*Tekst źródłowy*.
Twórcy Amber Gold nie chcą zeznawać przed sejmową komisją śledczą. Obrońcy proponują inny termin

Oskarżeni szefowie Amber Gold Marcin P. i Katarzyna P., którzy mają być przesłuchani 28 i 29 marca przed sejmową komisją śledczą, nie będą zeznawać – zapowiedzieli obrońcy dwojga oskarżonych. Adwokat Marcina P. zaproponował inny termin przesłuchania.

2017-03-01, 18:46

Twórcy Amber Gold nie chcą zeznawać przed sejmową komisją śledczą. Obrońcy proponują inny termin

Przewodnicząca sejmowej komisji śledczej Małgorzata Wassermann (PiS) powiedziała PAP, że obydwoje muszą się stawić przed komisją, bo zgodnie procedurą muszą oświadczyć do protokołu, że odmawiają składania zeznań.

*Podane wpisy*.
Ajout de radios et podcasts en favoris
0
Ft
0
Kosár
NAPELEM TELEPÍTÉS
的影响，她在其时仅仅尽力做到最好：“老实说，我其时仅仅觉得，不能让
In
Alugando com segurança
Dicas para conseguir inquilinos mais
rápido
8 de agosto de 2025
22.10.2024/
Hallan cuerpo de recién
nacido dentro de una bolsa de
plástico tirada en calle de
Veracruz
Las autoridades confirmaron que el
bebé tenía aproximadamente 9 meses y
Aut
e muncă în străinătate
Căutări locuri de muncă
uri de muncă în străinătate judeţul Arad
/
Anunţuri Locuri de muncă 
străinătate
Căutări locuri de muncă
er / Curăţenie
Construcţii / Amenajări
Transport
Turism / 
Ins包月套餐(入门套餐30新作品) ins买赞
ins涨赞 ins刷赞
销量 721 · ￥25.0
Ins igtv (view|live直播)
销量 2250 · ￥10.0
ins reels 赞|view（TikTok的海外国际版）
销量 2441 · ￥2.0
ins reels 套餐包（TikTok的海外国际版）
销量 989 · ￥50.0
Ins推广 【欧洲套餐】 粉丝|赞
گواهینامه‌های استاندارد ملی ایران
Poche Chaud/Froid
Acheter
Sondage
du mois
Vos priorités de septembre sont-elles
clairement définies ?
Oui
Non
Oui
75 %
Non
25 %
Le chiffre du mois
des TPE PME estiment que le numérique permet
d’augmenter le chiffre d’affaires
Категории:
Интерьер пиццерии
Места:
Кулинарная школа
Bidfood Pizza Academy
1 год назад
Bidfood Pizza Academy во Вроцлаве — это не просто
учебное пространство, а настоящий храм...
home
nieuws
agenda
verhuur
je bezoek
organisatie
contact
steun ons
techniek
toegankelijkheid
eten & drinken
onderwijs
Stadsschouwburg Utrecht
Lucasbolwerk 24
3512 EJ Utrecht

*Wykonaj poniższe*.
(a) Na które dni zaplanowano przesłuchanie szefów Amber Gold przed sejmową komisją śledczą według artykułu o Amber Gold?
(b) Zwróć bez zmian wiersze z listy, zaczynając od jej pierwszego wiersza i kończąc na wierszu z „Hallan cuerpo de recién”, łącznie z oboma końcami.

*Twoje odpowiedzi*.
(a) Na 28 i 29 marca.

(b)
Ajout de radios et podcasts en favoris
0
Ft
0
Kosár
NAPELEM TELEPÍTÉS
的影响，她在其时仅仅尽力做到最好：“老实说，我其时仅仅觉得，不能让
In
Alugando com segurança
Dicas para conseguir inquilinos mais
rápido
8 de agosto de 2025
22.10.2024/
Hallan cuerpo de recién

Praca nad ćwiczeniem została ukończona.